Text segment |
══════
Have a good Bank Holiday weekend everyone, wherever you are and wherever you go. Sky News online this morning says you're going to have better weather.
saluti,
eddied


----------



## CPW2007 (Aug 17, 2007)

Somers Wood, Meriden. It's our local campsite; not too far away but excellent for a chilling out weekend! Sheltered, good hardstandings, excellent facilities and brilliant staff. (We've just got back from a long weekend in Edinburgh so a shorthaul trip this weekend is ideal).

Regards

Chris & Brenda


----------



## 103356 (Mar 11, 2007)

Lucksall Caravan & Camping Park, Mordiford, Hereford, on the banks of the River Wye. Staying till the Tuesday to avoid the traffic.


----------



## silverlocks (Jun 28, 2007)

Tollerton Rally :lol: :lol: :idea:


----------



## Forrester (Aug 18, 2006)

*Bank holiday*

Twelve Oaks Farm Park, Teigngrace, Devon - with daughter, husband & their 5 kids, who are camping. Praying the sun shines!
══════
Provided data |
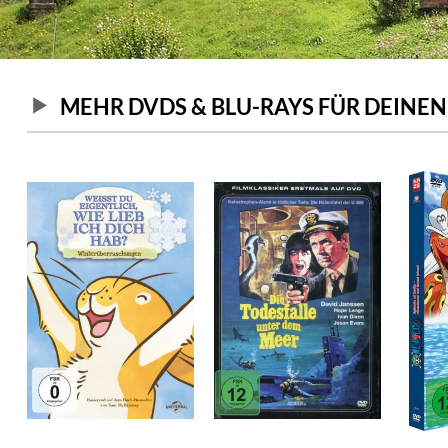
MEHR DVDS & BLU-RAYS FÜR DEINE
══════
Apply what you read |
1/ From the forum thread, rewrite the passage that opens with the words containing "Somers Wood, Meriden." and closes with "(Mar 11, 2007)", swapping "Edinburgh" for "Glasgow".
2/ Answer these questions on the forum thread:
(a) On the banks of which river is Lucksall Caravan & Camping Park?
(b) In which place is Somers Wood?
(c) In which county is Twelve Oaks Farm Park?
The lines have no connection to the forum thread.

Results for the exercise |
1/
Somers Wood, Meriden. It's our local campsite; not too far away but excellent for a chilling out weekend! Sheltered, good hardstandings, excellent facilities and brilliant staff. (We've just got back from a long weekend in Glasgow so a shorthaul trip this weekend is ideal).

Regards

Chris & Brenda


----------



## 103356 (Mar 11, 2007)

2/
(a) The River Wye.
(b) Meriden.
(c) Devon.